Her throne overlooked the sea without end. By day, she was the iron leader, laughing and strong. At night, she wandered alone through her castle, listening to the waves, dreaming of what could have been. For the rest of her life, she would be wrapped around an emptiness.

I will see you in the Palace of Many Pearls, she thought. Wait for me, Mai. I will not be long.

****

Months into the Age of Starlight, the First Warlord of Seiiki pored over her latest edict. Outside, snow fell where thick ash once had. Eyes dry from reading in the gloom, she glanced up from her work.

A figure stood in the corner of her study, wearing the robes and veiled headdress of the Maiden Officiant.

‘Unora,’ Nikeya said in surprise.

‘No.’ The visitor inclined her head. ‘Please excuse my unannounced arrival. I know you have a duty of great import to perform tonight.’

‘Indeed, which is why I ordered my so-called guards to let no one into my private study. Yet here you are.’ Nikeya tapped the end of her brush on the table, too intrigued to mind the intrusion. ‘Still, plenty of time to admonish them later. Who are you?’

‘Unora of Afa has withdrawn from her duties as Maiden Officiant, to devote herself to caring for the Grand Empress. I am her successor.’

‘It is a long road to here from Antuma. Why come so far from the mountain, godsinger?’
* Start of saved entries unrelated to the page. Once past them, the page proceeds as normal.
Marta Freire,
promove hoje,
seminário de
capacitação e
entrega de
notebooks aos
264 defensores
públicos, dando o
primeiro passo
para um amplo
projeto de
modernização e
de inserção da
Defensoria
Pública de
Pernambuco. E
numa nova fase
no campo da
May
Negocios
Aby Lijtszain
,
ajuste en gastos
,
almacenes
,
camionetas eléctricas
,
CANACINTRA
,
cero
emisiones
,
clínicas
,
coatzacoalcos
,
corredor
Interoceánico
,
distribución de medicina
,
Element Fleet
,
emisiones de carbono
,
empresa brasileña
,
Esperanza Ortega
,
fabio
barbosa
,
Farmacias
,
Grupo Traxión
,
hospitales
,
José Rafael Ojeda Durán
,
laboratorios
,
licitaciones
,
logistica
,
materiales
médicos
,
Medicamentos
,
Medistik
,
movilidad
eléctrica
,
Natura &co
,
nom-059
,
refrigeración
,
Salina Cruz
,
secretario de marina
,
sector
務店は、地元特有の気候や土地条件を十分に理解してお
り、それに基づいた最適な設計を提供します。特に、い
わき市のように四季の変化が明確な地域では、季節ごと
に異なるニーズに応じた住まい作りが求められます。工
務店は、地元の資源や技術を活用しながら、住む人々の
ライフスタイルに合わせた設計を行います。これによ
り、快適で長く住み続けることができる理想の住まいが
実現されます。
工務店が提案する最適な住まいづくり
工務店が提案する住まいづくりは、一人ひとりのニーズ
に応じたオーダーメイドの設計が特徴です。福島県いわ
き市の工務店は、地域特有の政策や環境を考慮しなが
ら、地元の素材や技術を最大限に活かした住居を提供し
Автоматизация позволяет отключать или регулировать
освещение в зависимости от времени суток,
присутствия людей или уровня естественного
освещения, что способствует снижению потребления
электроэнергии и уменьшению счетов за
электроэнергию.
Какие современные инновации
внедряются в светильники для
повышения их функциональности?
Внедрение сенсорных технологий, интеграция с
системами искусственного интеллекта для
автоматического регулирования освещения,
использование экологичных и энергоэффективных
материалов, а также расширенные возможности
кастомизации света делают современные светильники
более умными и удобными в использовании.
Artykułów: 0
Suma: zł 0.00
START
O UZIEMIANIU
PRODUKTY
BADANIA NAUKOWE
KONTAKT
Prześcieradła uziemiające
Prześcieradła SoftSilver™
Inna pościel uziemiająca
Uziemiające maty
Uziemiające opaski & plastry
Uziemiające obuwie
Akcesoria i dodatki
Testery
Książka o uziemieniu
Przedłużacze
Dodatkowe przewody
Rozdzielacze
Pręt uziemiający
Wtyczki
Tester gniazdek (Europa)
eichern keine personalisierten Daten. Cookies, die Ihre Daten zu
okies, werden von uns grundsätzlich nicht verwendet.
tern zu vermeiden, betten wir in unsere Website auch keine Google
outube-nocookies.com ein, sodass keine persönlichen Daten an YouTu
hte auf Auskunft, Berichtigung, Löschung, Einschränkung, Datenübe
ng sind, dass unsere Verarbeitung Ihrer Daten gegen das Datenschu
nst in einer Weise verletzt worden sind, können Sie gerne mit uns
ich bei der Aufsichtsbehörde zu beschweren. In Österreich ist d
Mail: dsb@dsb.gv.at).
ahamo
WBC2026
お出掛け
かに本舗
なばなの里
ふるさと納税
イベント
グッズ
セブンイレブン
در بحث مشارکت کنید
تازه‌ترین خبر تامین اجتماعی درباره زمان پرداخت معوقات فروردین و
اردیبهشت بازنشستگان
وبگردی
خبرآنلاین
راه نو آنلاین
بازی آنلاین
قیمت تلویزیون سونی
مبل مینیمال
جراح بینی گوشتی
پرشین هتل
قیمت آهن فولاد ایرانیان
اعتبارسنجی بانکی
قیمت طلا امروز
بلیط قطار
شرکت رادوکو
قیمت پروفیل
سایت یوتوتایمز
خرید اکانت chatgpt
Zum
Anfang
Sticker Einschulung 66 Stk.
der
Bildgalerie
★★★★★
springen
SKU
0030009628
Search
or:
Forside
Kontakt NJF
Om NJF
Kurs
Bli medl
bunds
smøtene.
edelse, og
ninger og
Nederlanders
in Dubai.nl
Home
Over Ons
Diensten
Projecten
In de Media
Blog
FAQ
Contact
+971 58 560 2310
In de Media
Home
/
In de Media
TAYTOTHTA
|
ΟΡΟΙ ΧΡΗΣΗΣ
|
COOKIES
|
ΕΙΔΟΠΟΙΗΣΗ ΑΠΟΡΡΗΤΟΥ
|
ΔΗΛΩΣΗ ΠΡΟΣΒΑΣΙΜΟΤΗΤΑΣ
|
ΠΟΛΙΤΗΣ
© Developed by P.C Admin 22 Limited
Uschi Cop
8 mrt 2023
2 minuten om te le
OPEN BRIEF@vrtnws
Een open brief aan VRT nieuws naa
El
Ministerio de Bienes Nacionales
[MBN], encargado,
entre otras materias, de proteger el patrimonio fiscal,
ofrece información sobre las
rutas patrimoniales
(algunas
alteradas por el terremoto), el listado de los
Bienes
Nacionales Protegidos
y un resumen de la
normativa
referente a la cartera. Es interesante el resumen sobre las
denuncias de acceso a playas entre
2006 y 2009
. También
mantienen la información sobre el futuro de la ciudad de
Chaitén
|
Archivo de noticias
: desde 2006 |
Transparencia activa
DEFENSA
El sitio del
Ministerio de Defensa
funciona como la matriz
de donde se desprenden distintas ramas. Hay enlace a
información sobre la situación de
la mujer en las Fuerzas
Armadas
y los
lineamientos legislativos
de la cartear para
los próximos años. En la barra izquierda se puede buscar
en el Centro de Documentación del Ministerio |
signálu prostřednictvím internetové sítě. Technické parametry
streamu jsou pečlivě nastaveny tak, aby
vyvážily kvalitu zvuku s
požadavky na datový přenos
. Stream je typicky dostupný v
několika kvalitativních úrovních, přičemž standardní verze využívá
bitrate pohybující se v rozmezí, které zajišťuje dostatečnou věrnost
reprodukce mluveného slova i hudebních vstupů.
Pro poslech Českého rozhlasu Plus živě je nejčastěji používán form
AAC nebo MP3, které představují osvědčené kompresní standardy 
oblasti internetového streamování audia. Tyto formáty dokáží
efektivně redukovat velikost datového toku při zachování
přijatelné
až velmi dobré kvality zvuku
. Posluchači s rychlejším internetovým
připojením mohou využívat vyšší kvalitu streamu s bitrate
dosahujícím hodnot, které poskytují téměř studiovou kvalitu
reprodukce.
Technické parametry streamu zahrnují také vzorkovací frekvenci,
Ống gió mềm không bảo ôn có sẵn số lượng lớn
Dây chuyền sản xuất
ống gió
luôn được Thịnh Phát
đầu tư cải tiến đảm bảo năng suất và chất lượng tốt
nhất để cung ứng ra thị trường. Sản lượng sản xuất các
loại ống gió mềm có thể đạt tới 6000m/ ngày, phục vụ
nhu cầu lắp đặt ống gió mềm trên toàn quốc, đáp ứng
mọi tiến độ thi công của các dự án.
‘To wish you a long and prosperous rule,’ came the soft answer. ‘And to give you a token of my regard.’

The visitor came forward. Her right hand remained beneath her sleeve as she laid something on the table.

A comb, adorned with a gold butterfly.

‘You will find me on Mount Ipyeda,’ she said, ‘should you ever require counsel. Or comfort.’

Nikeya slowly looked up, finding the pair of dark eyes behind the veil. Ripples had been moving through her marrow since she heard that voice.

‘Thank you,’ she said, hitching up a smile. ‘I look forward to seeing you soon, Maiden Officiant.’

She could have sworn the godsinger smiled back. ‘Not too long, Dowager Queen.’

As silently as she had come, she was gone.

Nikeya stared at the place she had stood, with the sudden and terrible sense that she had just met a water ghost. If not for the comb, it would not have seemed real. She was rising to follow, to ask for a name, when her Chief Minister appeared on the threshold.

‘Warlord,’ he said, ‘it’s time.’

She composed herself.

‘So it is,’ she said, fastening her armour. ‘Fear not. I am ready.’

The truth would have to wait, for Tukupa had brought the eggs to Ginura – eggs that had stayed underwater for centuries, biding their time while the fire rose. In the sight of her gods, the Warlord of Seiiki laid a hand on the smallest, listening for movement.

‘Come, now.’ Her whisper misted its surface. ‘Come, now, and let us make the world bright.’

Beneath her fingers, the egg cracked.